Sian May’s more than 20 years of experience in education started at an unlikely place: the Scottish Parliament. In the early 2000s, she was working as a researcher and an assistant to Members of the Scottish Parliament (MSPs) whilst studying at the University of Edinburgh. It was a period of massive political change in the UK — “a time of real hope” that Sian wanted to be part of.
After nearly three years in the political scene, Sian graduated with a degree in philosophy from the University of Manchester and began administering complex cases concerning children as a civil servant in Legal Services Commission (LSC). The experience was hard-earned, imbuing Sian with a strong sense of social justice that would later lead her to answer her calling to be an educator.
“I found this work quite difficult and challenging but at the same time, inspiring. I think that work has done me so much good in preparation for what was to come next,” Sian tells Study International.
A natural transition from politics to education
As a caseworker, Sian felt that her work did not get to the heart of issues. She wanted to make a more direct impact. “Students would come to me not truly understanding the system that they lived in. They did not know their rights,” she says. “They didn’t grasp what they could ask for or what they couldn’t ask for. That made me realise I needed a different route if I wanted to make real change.”
To understand what young people want from their future, she left LSC to become a philosophy and ethics teacher at Christleton High School. It was a new start — one that galvanised her. “It was easy to get out of bed every day when you work in a school because you know your purpose,” Sian says. “The meaning of what you’re doing becomes very clear, that you’re trying to make an impact.”
Looking across borders
Though Sian was doing meaningful work in the UK, she wanted to challenge herself by going a step further. She landed the opportunity — the first of many — to work in an international school in Hong Kong. The experience, she described, “transformed her thinking” about all the years she spent as a teacher.
Working in international schools helped her redefine the purpose of education. “You have to be very clear about what that is and you have to keep reaffirming that. What do our students need from us in the future? In 10 to 20 years time, what will they be grateful for when they look back? What if you speak four languages? And if you’re only able to speak one or two languages at most in school, what does that mean for your identity?”
Sian questioned herself and what she brings to the table. Sian was worried that she would not be able to address the needs of students from backgrounds so different to her. Such thoughts were shelved the more she worked from one international school to another, each environment more welcoming than the last. “You have greater resources and the freedom to handle things differently when you’re in an international school,” she says.

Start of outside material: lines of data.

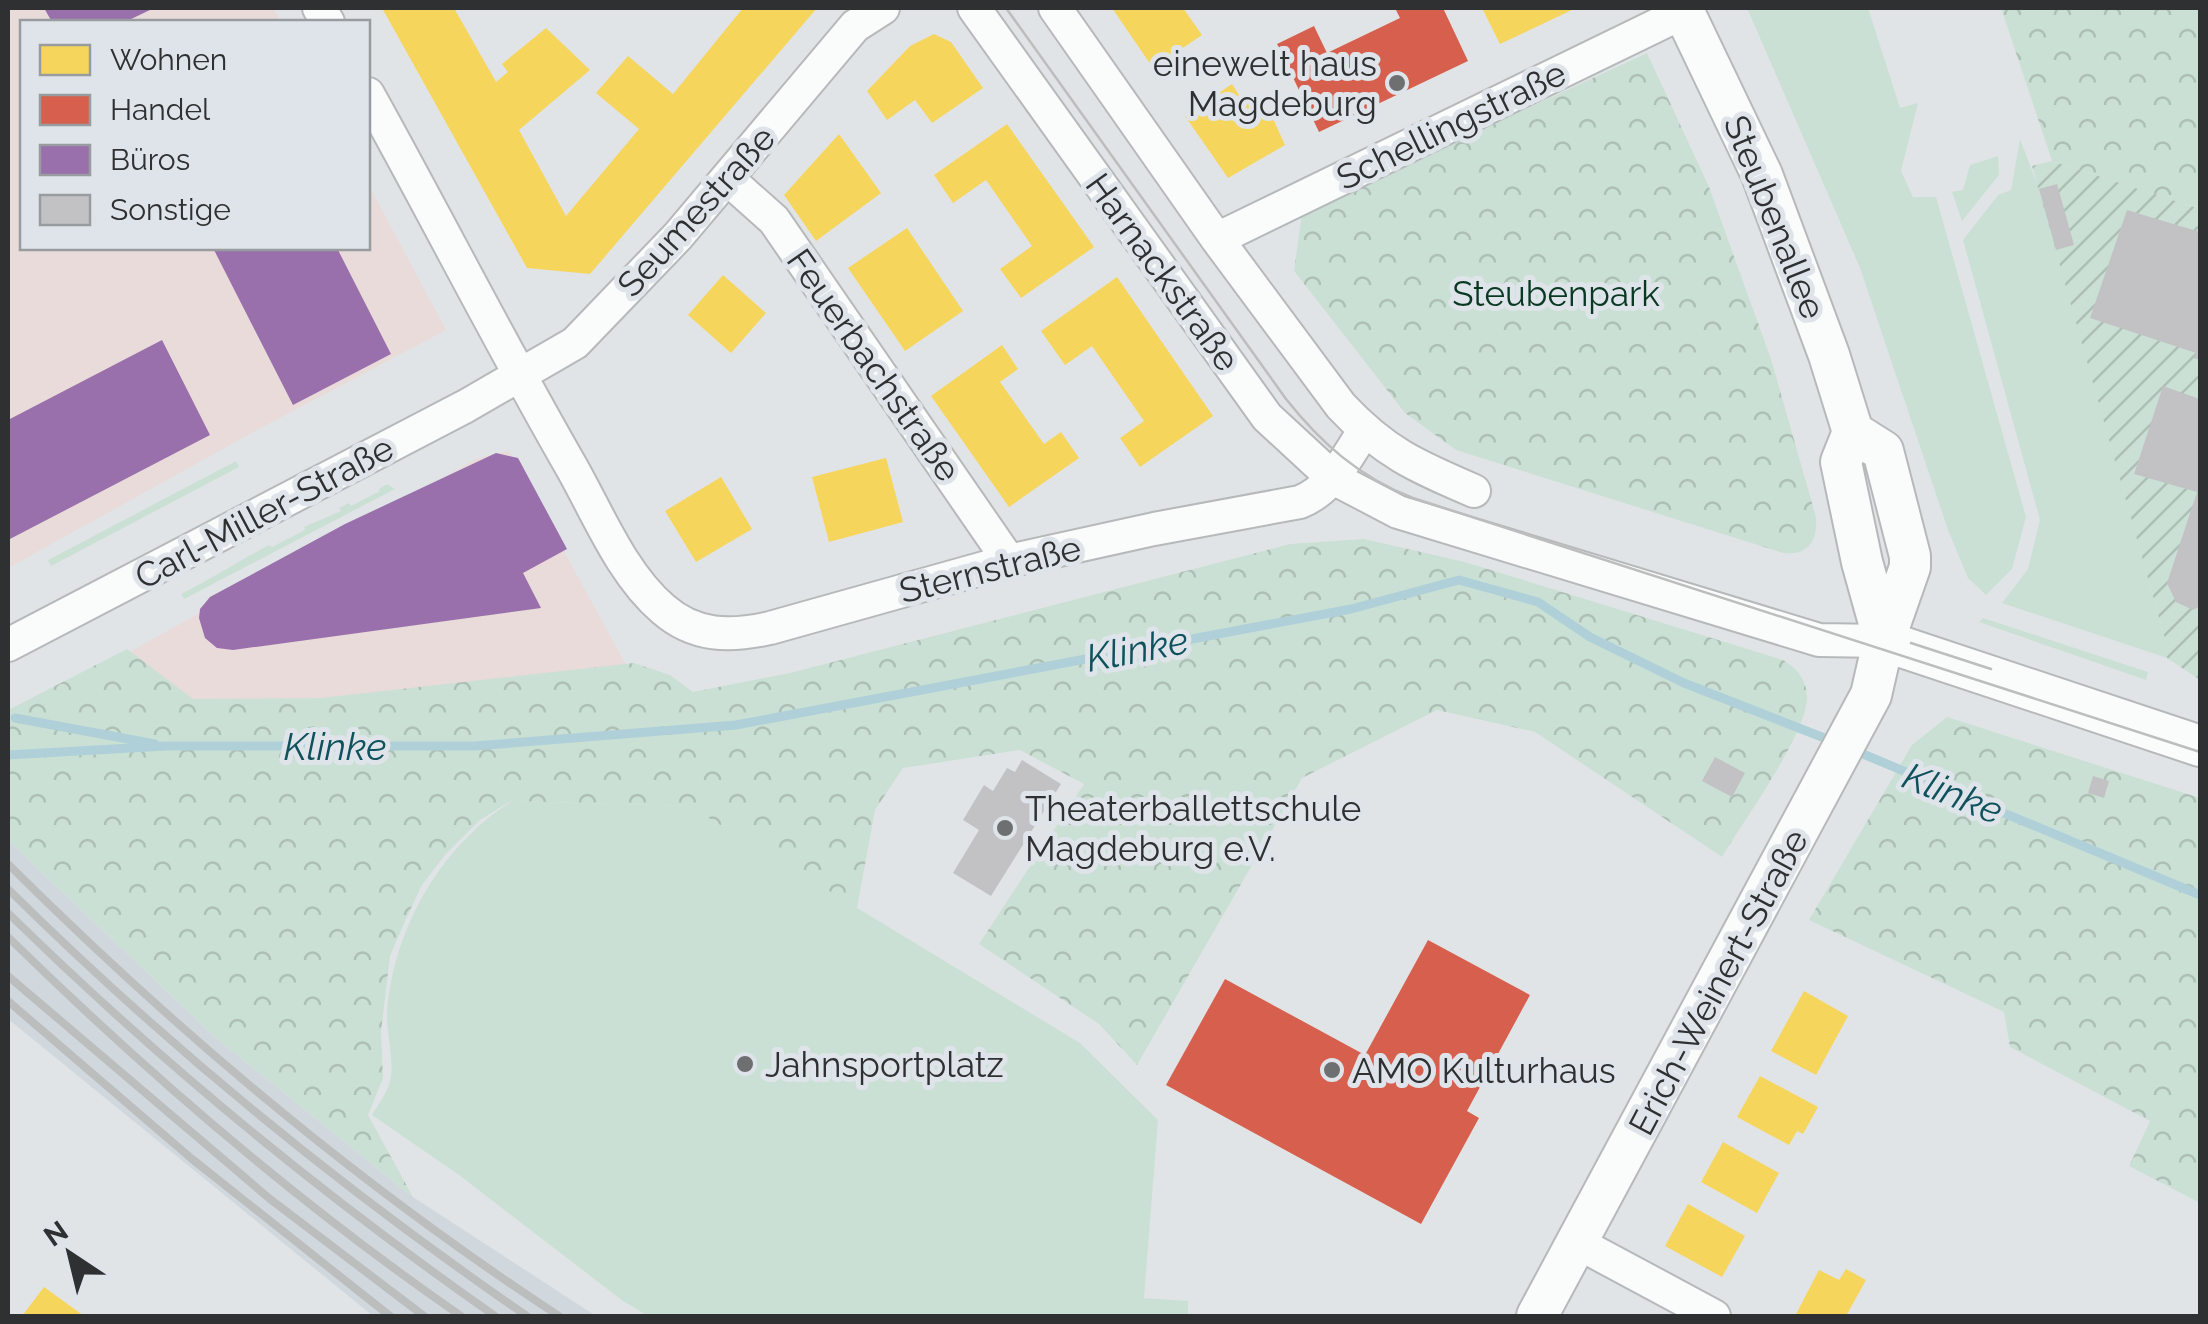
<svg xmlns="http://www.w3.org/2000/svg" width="2208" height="1324" font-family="Raleway,sans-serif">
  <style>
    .commercial { fill: #e8dbd9 }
    .built { fill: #d0d8de }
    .grass { fill: #cae0d4 }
    .park { fill: url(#park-crowns) }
    .garden { fill: url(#garden-furrows) }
    .homes { fill: #f6d55c }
    .shops { fill: #d6604d }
    .offices { fill: #9970ab }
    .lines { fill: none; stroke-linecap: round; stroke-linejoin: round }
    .stream { stroke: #afd0d8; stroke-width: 9 }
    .building { fill: #c2c2c4 }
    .minor-casing { stroke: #b6b9ba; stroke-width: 36 }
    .major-casing { stroke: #b6b9ba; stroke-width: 44 }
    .minor { stroke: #fafbfb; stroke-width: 32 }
    .major { stroke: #fafbfb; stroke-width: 40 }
    .tram { stroke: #bcbdbd; stroke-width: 2.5 }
    .rail { stroke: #bcbdbd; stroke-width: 8 }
    .poi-dot { fill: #6d6f71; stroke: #dee4e9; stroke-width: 4 }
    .labels { text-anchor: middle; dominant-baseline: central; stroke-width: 10; stroke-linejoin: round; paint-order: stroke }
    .poi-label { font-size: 35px; fill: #2e3032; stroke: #dee4e9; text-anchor: start }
    .street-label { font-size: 35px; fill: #2e3032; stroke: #dee4e9 }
    .park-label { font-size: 35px; fill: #093922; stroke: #dee4e9 }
    .water-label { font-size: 38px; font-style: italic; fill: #0f515c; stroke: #dee4e9 }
  </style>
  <defs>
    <pattern id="park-crowns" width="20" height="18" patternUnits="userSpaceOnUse" patternTransform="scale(2.5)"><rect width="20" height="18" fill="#cae0d4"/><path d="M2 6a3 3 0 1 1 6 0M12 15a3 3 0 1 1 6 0" fill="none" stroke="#aec0b6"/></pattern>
    <pattern id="garden-furrows" width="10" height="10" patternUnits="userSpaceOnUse" patternTransform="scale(2.5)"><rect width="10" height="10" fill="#cae0d4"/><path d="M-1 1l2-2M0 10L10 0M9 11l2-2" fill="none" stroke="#aec0b6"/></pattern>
  </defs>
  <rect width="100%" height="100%" fill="#e1e4e6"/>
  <path class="commercial" d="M8,8H273L281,22H22V248H368V184L446,330L257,430L8,568Z
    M509,451L630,672L654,692L38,703L478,458Z"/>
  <path class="built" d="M8,840L215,1037L413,1197L596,1316H373L8,1019Z"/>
  <path class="grass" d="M1747,8H1868L1900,108L1918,103L1901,171L1913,197H1936L2026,517L2012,569L1986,595L1968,578L1948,530L1860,268Z
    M2020,139L2039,189L2167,646V658L2002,603L2028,569L2040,520L1963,240L1998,195L2011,190Z
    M1998,156L1999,175L1962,221L1952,192L1963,190L1970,165Z
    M236,461L239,467L51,566L48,560Z
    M387,484L395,489L184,599L181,594C215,577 239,561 269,545L272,547L305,530L304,527L341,511L339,508L349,503L351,506L380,491L379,489Z
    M1983,618L2148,672L2146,680L1979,622Z
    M512,801L689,806L1080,1043L1158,1120L1144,1298L1188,1301V1316H648L623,1301L459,1175L372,1115C378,1105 387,1093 390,1081C395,1064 386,1032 387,1012C394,928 440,847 512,801Z"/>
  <path class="park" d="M2001,8H2200V209L2052,161Z
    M1647,53L1709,187L1771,359L1816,517C1818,541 1808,556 1783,553L1456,450L1405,413L1294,271L1302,213Z
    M1364,539L1465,562L1783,660C1798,669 1807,680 1807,698C1806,736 1743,821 1722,857L1535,732L1437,710L1302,778L1137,1065L1099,1024L979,944L1084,784L1020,750L903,768L875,810L857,908L689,806L511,801L480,820L445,855L422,885L406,919L390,956L381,1032L383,1078L368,1115L413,1197L215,1037L8,840V710L127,649L193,699L321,698L634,663L670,675L693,692L790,673L1290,544Z
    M1947,717L2200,798V1203L2129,1166L2150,1121L2010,1047L2004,1012L1809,920L1912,745Z"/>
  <path class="garden" d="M2052,161L2200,209V680L2167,658V646L2032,166Z"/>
  <path class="homes" d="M382,8H454L496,82L508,72L502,64L546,28L590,70L519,130L566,216L639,129L596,93L628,56L673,94L743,8H817L590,274L527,268Z
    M1112,8H1183L1202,35L1153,68Z
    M1482,8H1576L1500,44Z
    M934,34L951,42L983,88L932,123L915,100L887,120L867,91L910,46Z
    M1232,84L1245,105L1263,97L1285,145L1228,178L1185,116Z
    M1007,124L1094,247L1021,298L1000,269L1032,246L986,180L953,203L934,175Z
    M839,134L881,193L816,241L784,195Z
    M907,228L963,311L905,351L848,268Z
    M723,275L766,313L731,353L688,315Z
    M1117,277L1213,416L1140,467L1120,438L1144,421L1092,346L1065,365L1041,331Z
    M1002,345L1018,369L1000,382L1044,444L1061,432L1079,458L1009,507L931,396Z
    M886,458L903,522L829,542L812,477Z
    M721,477L752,529L696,562L665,511Z
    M1804,991L1848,1016L1816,1075L1771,1051Z
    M1760,1076L1818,1107L1803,1134L1797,1131L1789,1145L1737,1117Z
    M1723,1142L1779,1173L1757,1213L1701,1182Z
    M1688,1204L1745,1236L1722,1277L1665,1246Z
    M1846,1269L1866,1280L1846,1316H1795L1819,1270L1839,1280Z
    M44,1287L84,1316H22Z"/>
  <path class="shops" d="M1395,8H1443L1468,61L1319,132L1277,44L1314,26L1327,53L1400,18Z
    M1428,940L1530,995L1467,1111L1479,1118L1421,1224L1166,1085L1225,979L1365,1055Z"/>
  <path class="offices" d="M44,8H154L125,22H52Z
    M213,248H337L391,354L293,405Z
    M162,340L210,435L8,540V420Z
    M496,453L518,458L567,549L523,573L541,608L233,650L217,648L205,638L199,618L200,609L210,597L345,524Z"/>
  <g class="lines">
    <path class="stream" d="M15,718L155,744
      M1851,749L2200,895
      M8,755L166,746H475L736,725L1351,609L1459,580L1538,602L1590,637L1684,683L1832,741"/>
  </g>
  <path class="building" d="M2057,184L2074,245L2056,250L2039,189Z
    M2127,210L2200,232V360L2194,358L2196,353L2090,318Z
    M2163,386L2200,399V606L2193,610L2176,602L2167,583L2197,492L2134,474Z
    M1715,757L1745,773L1732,797L1702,781Z
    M1022,760L1061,784L991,896L953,873L979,830L963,820L984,785L993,791L1007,768L1015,772Z
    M2093,776L2109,781L2104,798L2088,793Z"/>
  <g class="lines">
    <defs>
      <path id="minor" d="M319,8L328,22
        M974,8L1267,417L1333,478L1398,512L1819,640L1884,641
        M1055,8L1217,239L1341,406C1385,453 1416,466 1474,491
        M368,94C437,218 501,345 572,468C598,514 622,574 663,609C695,637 730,637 770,628L1009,561L1154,529L1300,502C1332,489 1346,458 1364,431
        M728,179L774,220L1009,561
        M1217,239L1684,12
        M8,645L466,406L575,343L678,236L855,26L883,8
        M1578,1243L1714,1316"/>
      <path id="major" d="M1682,8L1762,175L1829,355L1853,432L1841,462L1862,562L1884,641
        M1884,641L2200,746
        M1537,1316L1871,695L1882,647L1910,567V556L1883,451L1853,432"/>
    </defs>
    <use href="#minor" class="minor-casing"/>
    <use href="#major" class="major-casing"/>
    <use href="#minor" class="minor"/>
    <use href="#major" class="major"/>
    <path class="tram" d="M1006,8L1286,399C1321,443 1359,477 1413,498L2200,752
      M1911,643L1991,669"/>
    <path class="rail" d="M8,864C176,1031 360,1186 559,1316
      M8,889C168,1047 342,1189 527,1316
      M8,913C159,1061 322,1195 495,1316
      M8,937C149,1075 299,1204 461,1316
      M8,976L270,1199L424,1316
      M8,1001L192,1159L390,1316"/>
  </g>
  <g class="poi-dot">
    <circle cx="1397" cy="83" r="10"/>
    <circle cx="1005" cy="828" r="10"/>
    <circle cx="745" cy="1064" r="10"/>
    <circle cx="1332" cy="1070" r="10"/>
  </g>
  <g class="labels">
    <g class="poi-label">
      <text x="1377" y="63" text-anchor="end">einewelt haus<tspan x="1377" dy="40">Magdeburg</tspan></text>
      <text x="1025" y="808">Theaterballettschule<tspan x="1025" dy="40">Magdeburg e.V.</tspan></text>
      <text x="765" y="1064">Jahnsportplatz</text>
      <text x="1352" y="1070">AMO Kulturhaus</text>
    </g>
    <g class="street-label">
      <text transform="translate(1451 125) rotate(-26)">Schellingstraße</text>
      <text transform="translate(696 211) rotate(-48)">Seumestraße</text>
      <text transform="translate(1775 217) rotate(68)">Steubenallee</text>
      <text transform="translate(1163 272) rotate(54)">Harnackstraße</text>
      <text transform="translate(874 365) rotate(55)">Feuerbachstraße</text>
      <text transform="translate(264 512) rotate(-28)">Carl-Miller-Straße</text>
      <text transform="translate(990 569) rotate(-14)">Sternstraße</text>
      <text transform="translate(1718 982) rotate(-62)">Erich-Weinert-Straße</text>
    </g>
    <g class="park-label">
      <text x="1556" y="293">Steubenpark</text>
    </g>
    <g class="water-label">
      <text transform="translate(1137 649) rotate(-11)">Klinke</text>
      <text x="335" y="746">Klinke</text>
      <text transform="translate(1953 793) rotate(22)">Klinke</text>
    </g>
  </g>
  <rect width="2208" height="1324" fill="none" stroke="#2e3032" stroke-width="20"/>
  <rect x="20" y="20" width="350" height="230" fill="#dee4e9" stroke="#989ca0" stroke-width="2.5"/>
  <rect x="40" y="45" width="50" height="30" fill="#f6d55c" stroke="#989ca0" stroke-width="2.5"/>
  <text x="110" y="70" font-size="30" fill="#2e3032">Wohnen</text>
  <rect x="40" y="95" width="50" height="30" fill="#d6604d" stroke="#989ca0" stroke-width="2.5"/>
  <text x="110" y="120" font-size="30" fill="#2e3032">Handel</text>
  <rect x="40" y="145" width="50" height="30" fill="#9970ab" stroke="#989ca0" stroke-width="2.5"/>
  <text x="110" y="170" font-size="30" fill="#2e3032">Büros</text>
  <rect x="40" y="195" width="50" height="30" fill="#c2c2c4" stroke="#989ca0" stroke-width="2.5"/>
  <text x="110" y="220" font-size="30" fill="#2e3032">Sonstige</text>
  <g transform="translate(70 1254) rotate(325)" stroke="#dee4e9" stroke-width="8" paint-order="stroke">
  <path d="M0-8L18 38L0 25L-18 38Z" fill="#2e3032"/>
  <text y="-15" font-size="28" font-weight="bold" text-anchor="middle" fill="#2e3032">N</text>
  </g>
</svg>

Bringing Alice Smith to greater heights
If there is one thing Sian brings with her at every school she has worked in, it is her approach to education. Every decision she makes has the student in mind, and she implements effective group-wide and school-wide changes only after the input of an important stakeholder: the students.
For the next three years, Sian plans to follow this approach as the Head of School at Kuala Lumpur’s Alice Smith School, one of the oldest and only not-for-profit British schools in the Malaysian capital. She was appointed in summer 2021 after a five month search by the Council of Governors.

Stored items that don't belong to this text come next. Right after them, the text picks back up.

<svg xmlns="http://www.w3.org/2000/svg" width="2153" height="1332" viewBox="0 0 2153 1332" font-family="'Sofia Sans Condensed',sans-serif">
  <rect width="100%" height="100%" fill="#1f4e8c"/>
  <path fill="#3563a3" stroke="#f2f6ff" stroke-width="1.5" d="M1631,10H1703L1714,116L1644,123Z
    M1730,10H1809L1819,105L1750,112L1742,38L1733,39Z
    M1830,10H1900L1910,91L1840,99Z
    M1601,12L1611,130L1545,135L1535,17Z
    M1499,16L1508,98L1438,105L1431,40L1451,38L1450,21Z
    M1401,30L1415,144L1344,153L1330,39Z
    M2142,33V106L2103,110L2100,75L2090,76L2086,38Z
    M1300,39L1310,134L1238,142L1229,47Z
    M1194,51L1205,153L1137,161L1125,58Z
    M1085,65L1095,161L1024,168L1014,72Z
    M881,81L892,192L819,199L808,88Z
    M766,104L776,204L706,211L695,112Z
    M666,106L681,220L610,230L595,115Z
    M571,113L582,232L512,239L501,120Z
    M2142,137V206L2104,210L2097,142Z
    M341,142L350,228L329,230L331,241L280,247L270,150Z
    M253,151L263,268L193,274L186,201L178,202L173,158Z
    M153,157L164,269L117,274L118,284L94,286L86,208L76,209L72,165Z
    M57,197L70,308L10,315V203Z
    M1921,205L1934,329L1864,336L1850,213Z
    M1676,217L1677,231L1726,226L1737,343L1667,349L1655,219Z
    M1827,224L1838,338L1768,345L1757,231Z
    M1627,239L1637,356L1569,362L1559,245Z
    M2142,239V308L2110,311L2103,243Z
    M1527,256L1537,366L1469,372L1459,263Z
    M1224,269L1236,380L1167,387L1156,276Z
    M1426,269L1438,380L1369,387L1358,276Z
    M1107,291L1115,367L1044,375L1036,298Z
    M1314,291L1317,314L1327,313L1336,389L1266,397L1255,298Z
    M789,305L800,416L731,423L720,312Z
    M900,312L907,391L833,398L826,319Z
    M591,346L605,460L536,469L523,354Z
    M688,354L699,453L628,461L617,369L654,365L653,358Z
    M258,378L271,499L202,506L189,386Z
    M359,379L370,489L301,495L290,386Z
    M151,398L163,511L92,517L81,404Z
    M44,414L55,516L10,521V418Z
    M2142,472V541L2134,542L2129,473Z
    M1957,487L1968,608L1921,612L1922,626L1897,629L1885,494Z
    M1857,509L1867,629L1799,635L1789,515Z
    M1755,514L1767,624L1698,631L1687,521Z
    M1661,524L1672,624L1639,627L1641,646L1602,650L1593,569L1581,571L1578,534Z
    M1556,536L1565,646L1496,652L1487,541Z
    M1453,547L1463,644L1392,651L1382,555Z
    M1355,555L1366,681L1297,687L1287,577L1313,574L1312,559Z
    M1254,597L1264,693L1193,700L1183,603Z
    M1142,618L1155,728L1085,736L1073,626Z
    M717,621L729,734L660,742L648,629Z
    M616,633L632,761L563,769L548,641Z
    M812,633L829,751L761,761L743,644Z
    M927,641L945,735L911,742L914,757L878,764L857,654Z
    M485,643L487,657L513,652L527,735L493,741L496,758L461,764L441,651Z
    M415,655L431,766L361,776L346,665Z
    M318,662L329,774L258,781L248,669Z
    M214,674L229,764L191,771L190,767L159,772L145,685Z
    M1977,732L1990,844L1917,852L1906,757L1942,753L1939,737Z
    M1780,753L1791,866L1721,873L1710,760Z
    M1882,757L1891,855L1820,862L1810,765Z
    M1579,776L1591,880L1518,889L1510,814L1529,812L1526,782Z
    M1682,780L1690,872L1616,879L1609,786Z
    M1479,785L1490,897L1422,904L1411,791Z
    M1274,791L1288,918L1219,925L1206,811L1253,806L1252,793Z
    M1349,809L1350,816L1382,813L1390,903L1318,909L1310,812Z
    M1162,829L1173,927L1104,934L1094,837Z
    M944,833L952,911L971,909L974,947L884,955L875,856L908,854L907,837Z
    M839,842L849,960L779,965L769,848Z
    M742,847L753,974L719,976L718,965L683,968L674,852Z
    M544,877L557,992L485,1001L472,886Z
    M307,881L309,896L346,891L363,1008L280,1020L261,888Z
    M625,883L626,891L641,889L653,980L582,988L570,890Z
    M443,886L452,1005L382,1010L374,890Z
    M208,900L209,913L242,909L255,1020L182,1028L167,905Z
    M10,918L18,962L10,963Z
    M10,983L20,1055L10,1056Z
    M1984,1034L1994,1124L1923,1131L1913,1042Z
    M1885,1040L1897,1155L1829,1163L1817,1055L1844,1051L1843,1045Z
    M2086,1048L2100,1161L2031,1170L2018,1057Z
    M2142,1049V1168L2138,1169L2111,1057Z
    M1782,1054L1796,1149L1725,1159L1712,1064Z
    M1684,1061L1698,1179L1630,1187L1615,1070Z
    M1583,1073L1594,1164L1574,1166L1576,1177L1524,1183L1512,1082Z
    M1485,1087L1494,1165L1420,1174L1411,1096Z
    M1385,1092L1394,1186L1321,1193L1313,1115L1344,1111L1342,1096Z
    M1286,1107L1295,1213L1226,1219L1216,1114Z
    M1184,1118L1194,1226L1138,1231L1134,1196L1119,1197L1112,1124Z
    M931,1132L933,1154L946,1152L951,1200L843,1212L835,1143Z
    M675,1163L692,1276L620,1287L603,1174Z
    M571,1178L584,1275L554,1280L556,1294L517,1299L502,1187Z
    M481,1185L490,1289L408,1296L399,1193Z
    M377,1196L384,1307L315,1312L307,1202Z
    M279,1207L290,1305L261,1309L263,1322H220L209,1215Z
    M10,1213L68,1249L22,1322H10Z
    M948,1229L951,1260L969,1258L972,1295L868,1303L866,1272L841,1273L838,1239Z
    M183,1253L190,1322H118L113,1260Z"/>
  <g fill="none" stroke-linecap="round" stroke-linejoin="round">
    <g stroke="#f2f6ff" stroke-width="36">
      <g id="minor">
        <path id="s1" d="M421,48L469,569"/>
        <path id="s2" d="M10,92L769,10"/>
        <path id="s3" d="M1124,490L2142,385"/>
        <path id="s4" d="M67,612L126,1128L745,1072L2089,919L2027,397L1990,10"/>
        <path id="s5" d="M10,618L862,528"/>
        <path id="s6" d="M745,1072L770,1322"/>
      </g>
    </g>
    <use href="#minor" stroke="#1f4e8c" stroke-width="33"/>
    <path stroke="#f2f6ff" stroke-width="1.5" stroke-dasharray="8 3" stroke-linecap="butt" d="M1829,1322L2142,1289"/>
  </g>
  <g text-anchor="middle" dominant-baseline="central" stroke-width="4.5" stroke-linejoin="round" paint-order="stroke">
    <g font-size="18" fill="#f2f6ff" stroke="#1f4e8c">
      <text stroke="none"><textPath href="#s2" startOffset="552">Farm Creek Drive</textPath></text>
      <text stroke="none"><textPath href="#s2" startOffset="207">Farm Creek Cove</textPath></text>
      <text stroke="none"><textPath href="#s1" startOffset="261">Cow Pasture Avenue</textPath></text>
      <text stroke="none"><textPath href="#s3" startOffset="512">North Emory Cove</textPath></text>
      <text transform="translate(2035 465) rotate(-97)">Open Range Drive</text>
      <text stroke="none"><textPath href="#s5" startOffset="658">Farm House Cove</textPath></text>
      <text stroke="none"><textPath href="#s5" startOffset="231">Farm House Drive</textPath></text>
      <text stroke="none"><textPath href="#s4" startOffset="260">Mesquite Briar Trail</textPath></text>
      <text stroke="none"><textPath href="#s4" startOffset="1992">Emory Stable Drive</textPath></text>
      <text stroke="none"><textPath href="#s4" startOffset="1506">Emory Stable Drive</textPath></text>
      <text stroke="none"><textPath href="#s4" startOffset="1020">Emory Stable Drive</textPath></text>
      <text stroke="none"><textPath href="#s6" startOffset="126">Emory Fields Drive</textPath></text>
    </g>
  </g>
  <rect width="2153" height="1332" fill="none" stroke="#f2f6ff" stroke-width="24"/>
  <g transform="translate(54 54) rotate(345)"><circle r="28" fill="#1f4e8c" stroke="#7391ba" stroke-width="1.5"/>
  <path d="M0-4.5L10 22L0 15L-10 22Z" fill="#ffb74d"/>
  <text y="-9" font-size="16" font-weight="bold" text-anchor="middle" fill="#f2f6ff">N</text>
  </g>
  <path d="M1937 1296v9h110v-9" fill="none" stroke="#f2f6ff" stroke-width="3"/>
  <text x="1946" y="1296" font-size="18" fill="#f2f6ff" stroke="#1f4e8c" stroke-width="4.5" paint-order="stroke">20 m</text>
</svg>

Using precision medicine as an example, Sian shares with Study International how she will lead the school: “In good medical care, there is a team around that one patient and you get to understand that patient and what their history is and what their future will likely be. To me, that’s also the role of education for each child. Everything should be personalised and I don’t necessarily hold the previous view where a child has to bend to an unyielding system.”
To Sian, the future of education lies in agile, flexible and dynamic systems so that students can experience personalised care. This was why she chose to leave her diverse role as Director of Senior School at Education in Motion, where she developed educational strategies and visions for 13 schools across Asia. Happy to be on the ground again, Sian enthuses, “I think Alice Smith School already has this personalised care feature embedded in its system. I’m excited to be a part of the journey and the inquiry because the beauty of coming into a new school is that you will never know what the answers are going to be.”
Another thing that sets Alice Smith School apart from other international schools in the country, according to Sian, is its focus on creating a sense of belonging. “You see this run right through both campuses. If you speak to our students, they still talk about Alice Fairfield-Smith. Just the other day, I was speaking to a few Year 5 students that were telling me how this is the same uniform [since the school was founded],” says the new Head of School. “I’m excited because I’m part of this long tradition of people whose parents had wanted nothing but a good education for them.”